Researchers track Android users by collecting accelerator readings
A group of researchers from Nanjing University, China, have demonstrated that Android users’ movements can be tracked by simply analyzing the data provided by the devices’ accelerometers and orientation sensors. And unlike GPS data, these readings are easily harvested by potentially malicious apps, as they can access it without requiring specific permissions.
They tested the tracking accuracy by deploying a simple application that records accelerator data on the smartphones of eight volunteers. Those volunteers carried the phones while using a specific Nanjing metro line over a determined time period.
The collected data, correlated with the location data of the metro stations, resulted in a 92 percent accuracy in discovering volunteers’ movements if they rode the metro for 6 stations.
“We believe this finding is especially threatening for three reasons,” the researchers explained.
“First, current mobile platforms such as Android allow applications to access accelerometer without requiring any special privileges or explicit user consent, which means it is extremely easy for attackers to create stealthy malware to eavesdrop on the accelerometer. Second, metro is the preferred transportation mean for most people in major cities. This means a malware based on this finding can affect a huge population,” they noted.
“Last and the most importantly, metro-riding traces can be used to further infer a lot of other private information. For example, if an attacker can trace a smartphone user for a few days, he may be able to infer the user’s daily schedule and living/working areas and thus seriously threaten her physical safety.”
For this experiment, they chose to use the data corresponding to the volunteers’ use of the metro because “metro trains run on tracks, making their motion patterns distinguishable from cars or buses running on ordinary roads,” and because the distances between neighbouring metro stations are rarely exactly the same, so the “motion patterns of the train within different intervals are distinguishable as well.”

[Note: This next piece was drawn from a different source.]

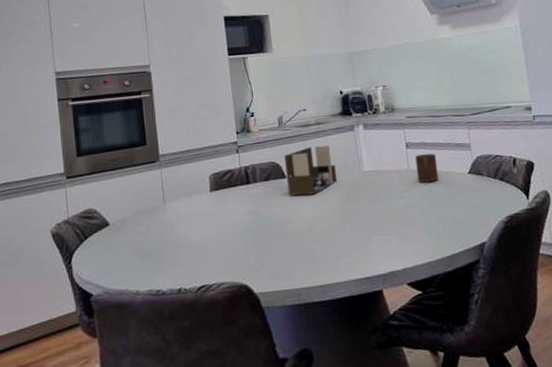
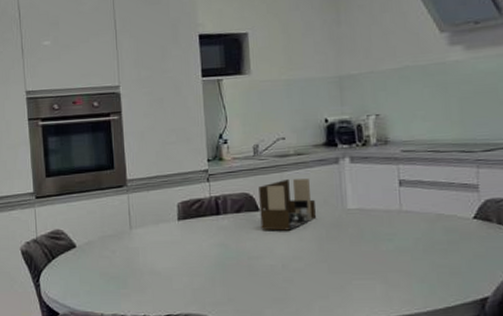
cup: present [415,153,439,183] -> none [409,194,436,226]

Delivering a malicious app that will collect this data and send it to a remote server should be extremely easy. Potential targets can be tricked into installing it via a social engineering attack.
Also, it’s unlikely that an app like that would be spotted as malicious and booted from online app stores. As said before, it does not need special permission to access the accelerometer’s and orientation sensors’ readings, and getting permission from users to access the Internet (to send the data) is almost a given, as almost every application applies for this permission and most users grant it without a second thought.